Problem statement: Filter the records below for the word "lists". Copy each line that holds it.

Records for processing: Begin

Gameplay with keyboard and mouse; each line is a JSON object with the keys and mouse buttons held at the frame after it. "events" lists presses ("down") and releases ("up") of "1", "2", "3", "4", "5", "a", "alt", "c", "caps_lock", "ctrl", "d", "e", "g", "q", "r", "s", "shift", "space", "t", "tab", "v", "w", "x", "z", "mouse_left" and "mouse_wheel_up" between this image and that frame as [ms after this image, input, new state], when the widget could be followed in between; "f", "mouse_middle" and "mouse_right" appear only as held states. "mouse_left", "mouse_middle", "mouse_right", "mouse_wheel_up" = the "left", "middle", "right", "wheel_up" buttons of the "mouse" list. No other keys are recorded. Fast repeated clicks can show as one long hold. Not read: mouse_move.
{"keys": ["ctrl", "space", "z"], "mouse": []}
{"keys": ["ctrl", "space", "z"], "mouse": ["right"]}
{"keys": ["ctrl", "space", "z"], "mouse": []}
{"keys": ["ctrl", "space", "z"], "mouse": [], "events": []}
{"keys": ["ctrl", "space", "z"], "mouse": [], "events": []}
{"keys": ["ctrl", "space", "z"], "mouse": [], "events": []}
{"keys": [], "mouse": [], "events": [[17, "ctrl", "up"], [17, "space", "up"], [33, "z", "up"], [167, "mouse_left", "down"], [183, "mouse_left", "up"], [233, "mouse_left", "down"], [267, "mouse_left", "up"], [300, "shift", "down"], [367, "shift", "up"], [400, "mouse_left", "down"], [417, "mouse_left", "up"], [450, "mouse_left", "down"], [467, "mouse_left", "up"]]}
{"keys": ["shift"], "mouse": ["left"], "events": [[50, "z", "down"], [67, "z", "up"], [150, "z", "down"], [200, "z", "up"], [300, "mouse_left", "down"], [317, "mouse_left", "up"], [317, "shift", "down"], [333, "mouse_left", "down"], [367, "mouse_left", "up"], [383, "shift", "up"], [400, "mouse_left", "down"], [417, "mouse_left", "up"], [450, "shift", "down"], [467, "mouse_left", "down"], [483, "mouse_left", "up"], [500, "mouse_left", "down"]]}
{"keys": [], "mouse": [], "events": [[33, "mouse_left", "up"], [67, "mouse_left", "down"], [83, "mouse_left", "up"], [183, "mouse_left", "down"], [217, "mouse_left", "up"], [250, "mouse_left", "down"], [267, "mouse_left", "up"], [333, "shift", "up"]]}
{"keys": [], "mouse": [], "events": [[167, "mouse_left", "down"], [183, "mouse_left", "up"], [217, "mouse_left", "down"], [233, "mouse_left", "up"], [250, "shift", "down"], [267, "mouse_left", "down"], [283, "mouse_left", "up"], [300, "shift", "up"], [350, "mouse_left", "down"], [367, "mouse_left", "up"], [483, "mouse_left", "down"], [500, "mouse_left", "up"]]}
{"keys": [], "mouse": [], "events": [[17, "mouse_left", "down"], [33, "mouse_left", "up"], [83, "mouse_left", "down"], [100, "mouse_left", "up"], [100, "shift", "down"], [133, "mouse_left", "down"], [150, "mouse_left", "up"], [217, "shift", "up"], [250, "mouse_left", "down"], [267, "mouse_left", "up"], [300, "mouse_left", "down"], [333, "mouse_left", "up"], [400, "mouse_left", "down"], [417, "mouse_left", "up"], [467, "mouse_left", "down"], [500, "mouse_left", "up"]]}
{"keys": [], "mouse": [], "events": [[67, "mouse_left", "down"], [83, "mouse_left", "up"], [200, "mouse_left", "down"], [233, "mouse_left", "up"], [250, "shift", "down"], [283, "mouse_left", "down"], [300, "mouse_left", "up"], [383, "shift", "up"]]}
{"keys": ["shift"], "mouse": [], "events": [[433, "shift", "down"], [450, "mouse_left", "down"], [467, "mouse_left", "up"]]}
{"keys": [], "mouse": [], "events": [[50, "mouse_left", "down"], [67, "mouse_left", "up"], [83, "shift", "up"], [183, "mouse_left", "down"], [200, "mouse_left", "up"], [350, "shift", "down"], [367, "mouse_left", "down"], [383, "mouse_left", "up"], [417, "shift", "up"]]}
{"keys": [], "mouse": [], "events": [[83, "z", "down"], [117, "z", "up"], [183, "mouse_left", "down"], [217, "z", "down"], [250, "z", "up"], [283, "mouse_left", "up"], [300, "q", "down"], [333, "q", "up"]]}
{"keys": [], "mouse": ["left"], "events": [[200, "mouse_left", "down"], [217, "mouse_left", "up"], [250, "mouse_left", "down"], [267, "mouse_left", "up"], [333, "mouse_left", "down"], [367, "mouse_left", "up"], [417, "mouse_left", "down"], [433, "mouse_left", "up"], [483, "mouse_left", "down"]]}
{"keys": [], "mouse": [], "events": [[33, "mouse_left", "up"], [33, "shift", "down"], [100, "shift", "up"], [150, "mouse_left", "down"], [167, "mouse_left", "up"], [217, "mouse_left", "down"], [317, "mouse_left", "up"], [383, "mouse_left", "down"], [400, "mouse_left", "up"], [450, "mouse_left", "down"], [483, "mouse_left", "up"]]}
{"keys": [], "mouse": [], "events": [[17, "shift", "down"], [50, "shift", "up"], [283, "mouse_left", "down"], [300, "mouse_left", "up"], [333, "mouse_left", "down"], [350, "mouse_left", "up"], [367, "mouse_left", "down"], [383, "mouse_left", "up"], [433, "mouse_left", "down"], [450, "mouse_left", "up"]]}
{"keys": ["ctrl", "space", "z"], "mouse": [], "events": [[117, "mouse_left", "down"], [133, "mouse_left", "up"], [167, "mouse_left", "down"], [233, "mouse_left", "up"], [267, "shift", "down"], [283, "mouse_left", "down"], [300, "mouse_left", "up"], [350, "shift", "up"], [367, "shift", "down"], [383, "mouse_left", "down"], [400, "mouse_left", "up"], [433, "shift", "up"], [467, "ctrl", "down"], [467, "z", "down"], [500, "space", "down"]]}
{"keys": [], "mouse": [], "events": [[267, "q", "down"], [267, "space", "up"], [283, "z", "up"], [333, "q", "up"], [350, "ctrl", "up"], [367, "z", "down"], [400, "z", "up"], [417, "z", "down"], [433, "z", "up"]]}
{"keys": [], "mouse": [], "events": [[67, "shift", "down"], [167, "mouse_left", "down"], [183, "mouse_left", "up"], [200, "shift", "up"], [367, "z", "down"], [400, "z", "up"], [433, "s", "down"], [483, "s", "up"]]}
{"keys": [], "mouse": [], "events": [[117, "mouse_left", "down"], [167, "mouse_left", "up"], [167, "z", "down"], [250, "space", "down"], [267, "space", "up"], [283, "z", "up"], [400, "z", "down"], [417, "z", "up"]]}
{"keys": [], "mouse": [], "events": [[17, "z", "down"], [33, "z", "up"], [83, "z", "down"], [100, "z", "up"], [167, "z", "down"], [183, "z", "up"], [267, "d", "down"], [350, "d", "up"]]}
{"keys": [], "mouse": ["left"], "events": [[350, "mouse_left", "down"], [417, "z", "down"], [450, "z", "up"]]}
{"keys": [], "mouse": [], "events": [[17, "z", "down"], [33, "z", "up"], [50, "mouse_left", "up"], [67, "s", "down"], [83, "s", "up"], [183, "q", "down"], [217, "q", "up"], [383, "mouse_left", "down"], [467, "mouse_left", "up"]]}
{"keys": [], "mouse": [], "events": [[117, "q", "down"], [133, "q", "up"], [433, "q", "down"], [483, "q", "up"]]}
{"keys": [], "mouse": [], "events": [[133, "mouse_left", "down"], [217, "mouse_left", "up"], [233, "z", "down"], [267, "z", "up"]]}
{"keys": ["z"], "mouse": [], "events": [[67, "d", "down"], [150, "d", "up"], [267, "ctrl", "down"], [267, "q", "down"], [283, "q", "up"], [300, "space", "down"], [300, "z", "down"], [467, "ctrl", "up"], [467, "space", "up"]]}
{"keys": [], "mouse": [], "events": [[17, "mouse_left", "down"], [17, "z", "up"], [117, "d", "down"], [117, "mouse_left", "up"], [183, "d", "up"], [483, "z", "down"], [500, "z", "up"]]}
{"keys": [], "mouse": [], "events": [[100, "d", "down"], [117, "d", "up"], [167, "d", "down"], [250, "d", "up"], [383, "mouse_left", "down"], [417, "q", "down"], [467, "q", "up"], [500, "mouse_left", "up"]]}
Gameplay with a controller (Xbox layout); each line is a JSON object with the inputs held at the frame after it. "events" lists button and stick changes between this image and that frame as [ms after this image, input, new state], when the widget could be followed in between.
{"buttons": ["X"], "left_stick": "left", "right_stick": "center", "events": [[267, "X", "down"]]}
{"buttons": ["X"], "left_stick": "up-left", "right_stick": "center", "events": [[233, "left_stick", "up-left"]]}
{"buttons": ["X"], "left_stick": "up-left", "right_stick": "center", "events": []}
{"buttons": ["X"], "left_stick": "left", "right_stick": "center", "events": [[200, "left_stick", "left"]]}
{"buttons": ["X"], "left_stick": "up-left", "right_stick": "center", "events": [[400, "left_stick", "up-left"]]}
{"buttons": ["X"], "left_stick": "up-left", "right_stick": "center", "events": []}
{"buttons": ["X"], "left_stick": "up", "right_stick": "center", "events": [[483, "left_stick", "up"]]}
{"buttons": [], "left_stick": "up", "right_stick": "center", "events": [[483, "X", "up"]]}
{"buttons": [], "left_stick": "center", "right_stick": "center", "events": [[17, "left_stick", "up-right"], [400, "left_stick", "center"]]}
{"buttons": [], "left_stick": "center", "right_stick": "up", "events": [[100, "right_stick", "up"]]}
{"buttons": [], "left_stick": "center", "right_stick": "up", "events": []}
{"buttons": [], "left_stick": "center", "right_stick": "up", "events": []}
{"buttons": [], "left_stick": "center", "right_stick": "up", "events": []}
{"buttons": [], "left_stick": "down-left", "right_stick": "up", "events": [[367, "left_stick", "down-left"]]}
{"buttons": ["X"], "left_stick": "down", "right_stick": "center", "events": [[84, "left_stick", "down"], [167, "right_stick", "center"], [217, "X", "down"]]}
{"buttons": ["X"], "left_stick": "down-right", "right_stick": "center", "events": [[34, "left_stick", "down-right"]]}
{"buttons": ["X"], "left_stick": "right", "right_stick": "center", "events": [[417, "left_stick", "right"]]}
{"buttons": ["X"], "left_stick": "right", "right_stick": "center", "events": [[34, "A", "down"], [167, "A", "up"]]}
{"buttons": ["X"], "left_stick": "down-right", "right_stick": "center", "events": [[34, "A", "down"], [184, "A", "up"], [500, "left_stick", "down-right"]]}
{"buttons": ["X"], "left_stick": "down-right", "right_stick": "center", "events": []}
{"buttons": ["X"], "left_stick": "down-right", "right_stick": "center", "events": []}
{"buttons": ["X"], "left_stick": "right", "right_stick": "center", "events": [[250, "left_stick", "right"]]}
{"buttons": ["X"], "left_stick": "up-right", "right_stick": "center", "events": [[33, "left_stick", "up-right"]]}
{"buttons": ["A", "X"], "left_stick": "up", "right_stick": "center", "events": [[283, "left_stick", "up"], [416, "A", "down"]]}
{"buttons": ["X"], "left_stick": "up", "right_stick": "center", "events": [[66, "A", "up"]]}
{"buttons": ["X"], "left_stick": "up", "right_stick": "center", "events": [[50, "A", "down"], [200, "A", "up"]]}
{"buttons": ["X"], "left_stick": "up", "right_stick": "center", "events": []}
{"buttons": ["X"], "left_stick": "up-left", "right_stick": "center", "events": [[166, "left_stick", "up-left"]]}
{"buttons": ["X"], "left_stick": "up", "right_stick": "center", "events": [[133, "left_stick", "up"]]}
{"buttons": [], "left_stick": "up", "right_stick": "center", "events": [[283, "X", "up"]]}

Records for processing: End

Exercise result:
Gameplay with keyboard and mouse; each line is a JSON object with the keys and mouse buttons held at the frame after it. "events" lists presses ("down") and releases ("up") of "1", "2", "3", "4", "5", "a", "alt", "c", "caps_lock", "ctrl", "d", "e", "g", "q", "r", "s", "shift", "space", "t", "tab", "v", "w", "x", "z", "mouse_left" and "mouse_wheel_up" between this image and that frame as [ms after this image, input, new state], when the widget could be followed in between; "f", "mouse_middle" and "mouse_right" appear only as held states. "mouse_left", "mouse_middle", "mouse_right", "mouse_wheel_up" = the "left", "middle", "right", "wheel_up" buttons of the "mouse" list. No other keys are recorded. Fast repeated clicks can show as one long hold. Not read: mouse_move.
Gameplay with a controller (Xbox layout); each line is a JSON object with the inputs held at the frame after it. "events" lists button and stick changes between this image and that frame as [ms after this image, input, new state], when the widget could be followed in between.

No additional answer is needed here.